Who Is Lester Eubanks?
Eubanks raped and murdered Mary Ellen Deneer, 14, when she was walking to the laundromat in Mansfield, Ohio, in 1965. He confessed to the crime after police tracked him down by searching shops to see if anyone had purchased a gun that matched the bullets that had killed Deneer. Mary Ellen was not only shot twice, but was later hit in the head with a brick. Deneer told authorities he had returned to the scene after shooting the child and found her still struggling, at which point he hit her with a brick and fractured her skull.
Eubanks, who was 22 at the time, was sentenced to death for the crime, after which he received two stays of execution. In 1972, U.S. Supreme Court ruled that the death penalty was unconstitutional and his sentence was commuted to life in prison.
How Did Lester Eubanks Escape Prison?
Eubanks became what the “Unsolved Mysteries” episode titled “Death Row Fugitive” called a “model prisoner” while he was serving his time and was eventually granted special privileges for good behavior. As part of that program, he was able to leave the prison on numerous occasions with guard supervision.
On Dec. 7, 1973, however, prisoners went on a Christmas shopping trip in Columbus, Ohio, and Eubanks was able to shop unattended by a guard, according the the U.S. Marshall’s Service. The prisoners were given a time to meet to go back to the prison, but Eubanks never showed up. In the series, authorities mentioned they believe that Eubanks had been plotting his escape prior to that day.
The Search for a Fugitive
Authorities have discovered that Eubanks had gone by the alias Victor Young in the time he has been free.
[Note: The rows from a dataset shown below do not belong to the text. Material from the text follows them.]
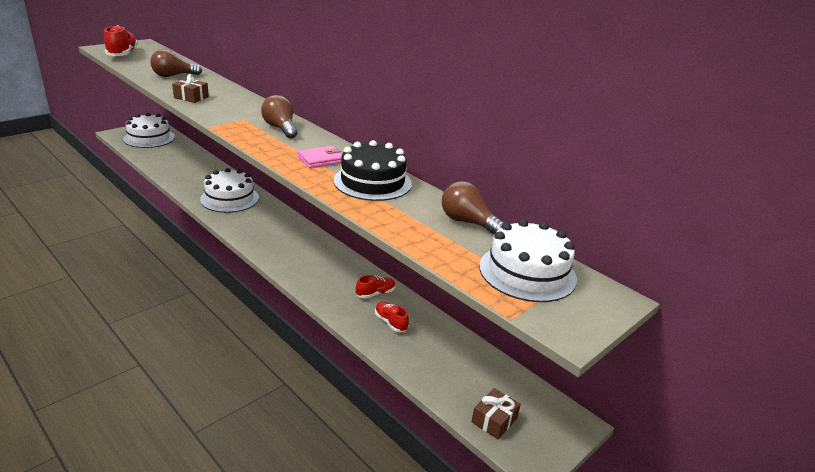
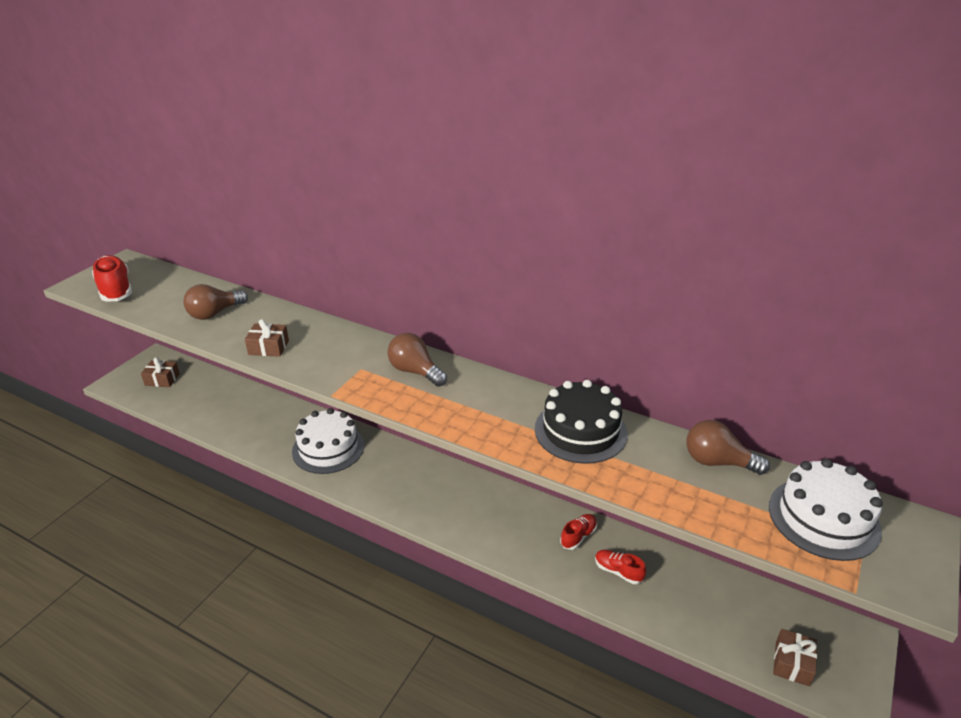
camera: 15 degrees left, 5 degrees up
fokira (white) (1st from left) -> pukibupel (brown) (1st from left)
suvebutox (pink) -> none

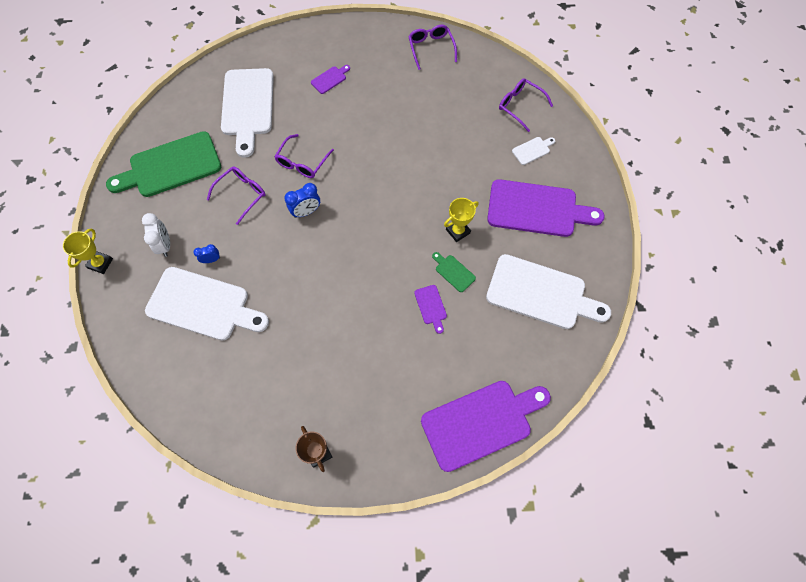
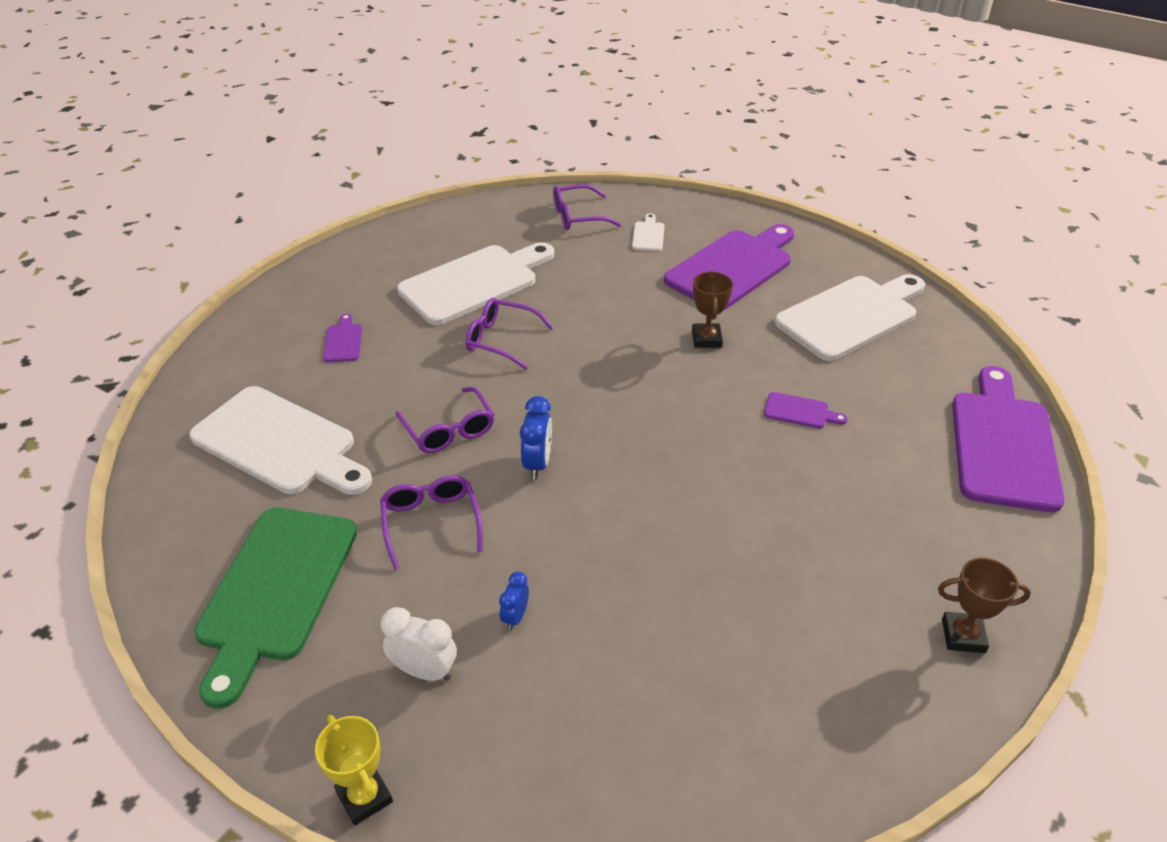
camera: 55 degrees left, 25 degrees down
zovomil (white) (1st from left in the first image) -> zovomil (white) (2nd from left), move
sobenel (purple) (3rd from left), move
zovomil (green) (2nd from left) -> none
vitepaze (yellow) (2nd from left) -> vitepaze (brown) (1st from left)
In the Netflix episode, police described how they also discovered that he made his way to California, where he lived with a pen pal that he talked to in prison. The woman had been previously married to Eubanks’ cousin, who was later killed. She described Eubanks as a bully, and said she eventually got him to move out by saying she had received a call from the FBI, according to police.
Police also believe that Eubanks’ father, the late Rev. Mose L. Eubanks, knew where his son was and would not reveal that information to authorities. Authorities tapped Mose’s phone and believed that he took calls from Eubanks. Mose died in 2012.
Staff Lt. Mike Vinson of the Bucyrus Headquarters of the Highway Patrol, who has worked on the case, spoke in the documentary about Mose.
"He didn't admit that he knew where he was. Just some of the statements he made. Why would he say, 'People change' and "I pray for Lester every day' if he didn't know that he was alive and well?" Vinson said.
Eubanks has never been located, and is believed to have connections in several states. He is now 77 years old. Police have released sketches over the years of what Eubanks may look like. At the time of his disappearance, Eubanks was 5-foot-11 with black hair and brown eyes, and weighed approximately 175 pounds.
Where Does the Lester Eubanks Case Stand Now?
Since the release of the Netflix's episode on Eubanks, police upped the reward for his capture from $25,000 to $50,000, the biggest reward offered for any Top 15 Most Wanted fugitive in the history of the U.S. Marshals Service.
Authorities believe they know that the highly sought-after fugitive is somewhere in or around Los Angeles. In March 2021, authorities announced they obtained photos of Eubanks in L.A., working and socializing. One of the photographs places him at a former waterbed factory in Gardena, which the Marshals Service have begun investigating, CBS News reported.
“We believe that he may have never left the Greater Los Angeles area,” Siler said. “We know that he has a footprint there, we know that he has associates throughout the area, we just need to talk to those people.”